Democrats in the White House and the US Congress accused 47 Republican senators of undermining US President Barack Obama in international talks to curb Iran’s nuclear program, saying that trying to upend diplomatic negotiations was tantamount to rushing into war with Tehran.
“The decision to undercut our president and circumvent our constitutional system offends me as a matter of principle,” US Vice President Joe Biden said in a statement.
In an open letter on Monday to the leaders of Iran, the Republican senators warned that any nuclear deal the Iranians cut with Obama could expire the day he leaves the White House. The letter was an aggressive attempt to make it more difficult for Obama and five world powers to strike an initial agreement by the end of the month to limit Iran’s nuclear program, which Tehran insists is for peaceful purposes.
Republicans worry that Iran is not negotiating in good faith, and that a deal would be insufficient and unenforceable, allowing Iran to eventually become a nuclear-armed state. They have made a series of proposals to undercut or block it — from requiring US Senate approval for any agreement to ordering new penalty sanctions against Iran or even making a pre-emptive declaration of war.
The Republicans’ move comes just days after Israeli Prime Minister Benjamin Netanyahu spoke to a joint meeting of Congress at Republican US House of Representatives Speaker John Boehner’s invitation.

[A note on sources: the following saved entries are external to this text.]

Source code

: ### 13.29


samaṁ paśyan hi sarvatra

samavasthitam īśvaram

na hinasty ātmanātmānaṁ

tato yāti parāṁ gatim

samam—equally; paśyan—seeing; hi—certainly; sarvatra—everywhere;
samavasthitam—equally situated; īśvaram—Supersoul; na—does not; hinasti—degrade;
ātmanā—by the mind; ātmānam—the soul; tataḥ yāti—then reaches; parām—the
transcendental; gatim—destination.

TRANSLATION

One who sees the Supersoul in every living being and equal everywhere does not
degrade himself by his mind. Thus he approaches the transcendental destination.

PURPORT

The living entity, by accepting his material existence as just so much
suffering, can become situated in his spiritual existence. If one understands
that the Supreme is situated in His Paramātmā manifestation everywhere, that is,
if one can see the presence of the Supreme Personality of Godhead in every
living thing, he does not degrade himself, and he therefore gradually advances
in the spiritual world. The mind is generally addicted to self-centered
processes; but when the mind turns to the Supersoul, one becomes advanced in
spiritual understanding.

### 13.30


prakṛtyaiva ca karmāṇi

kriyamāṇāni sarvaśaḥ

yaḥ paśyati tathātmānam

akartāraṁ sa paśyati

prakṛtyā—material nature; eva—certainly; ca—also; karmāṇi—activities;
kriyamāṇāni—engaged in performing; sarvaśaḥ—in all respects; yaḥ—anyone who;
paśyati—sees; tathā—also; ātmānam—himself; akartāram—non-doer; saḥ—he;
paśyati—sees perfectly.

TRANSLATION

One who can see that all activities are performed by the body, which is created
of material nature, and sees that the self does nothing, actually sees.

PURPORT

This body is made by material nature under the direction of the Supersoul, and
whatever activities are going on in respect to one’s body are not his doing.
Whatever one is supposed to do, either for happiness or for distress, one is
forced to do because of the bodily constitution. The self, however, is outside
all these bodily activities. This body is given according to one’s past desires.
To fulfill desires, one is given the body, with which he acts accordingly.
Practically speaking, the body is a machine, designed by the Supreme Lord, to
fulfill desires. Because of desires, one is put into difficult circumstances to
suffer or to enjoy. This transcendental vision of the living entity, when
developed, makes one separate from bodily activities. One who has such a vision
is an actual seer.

In his address, Netanyahu bluntly told the US that a deal would pave Iran’s path to a nuclear bomb.
“I think it’s somewhat ironic that some members of Congress want to make common cause with the hardliners in Iran,” Obama said, referring to conservative Iranians who also are leery of, or downright against, the negotiations. “It’s an unusual coalition.”
The letter, written by first-term US Senator Tom Cotton, was addressed to the “Leaders of the Islamic Republic of Iran” and presents itself as a constitutional primer to the government of a US adversary. US Senate Majority Leader Mitch McConnell’s signature is on it, as are those of several prospective presidential candidates.
Explaining the difference between a Senate-ratified treaty and a mere agreement between Obama and Iranian Supreme Leader Ayatollah Ali Khamenei, the senators wrote: “The next president could revoke such an executive agreement with the stroke of a pen, and future Congresses could modify the terms of the agreement at any time.”
Iranian Minister of Foreign Affairs Mohammed Javad Zarif said the letter suggests the US is “not trustworthy.”
Zarif was quoted by the Web site of Iranian state TV yesterday as saying the letter was “unprecedented and undiplomatic.”
He had earlier dismissed the letter as a “propaganda ploy.”
US Senate Minority Leader Harry Reid said Republicans were driven by animosity toward Obama and were unwilling to recognize that US voters had twice elected him president.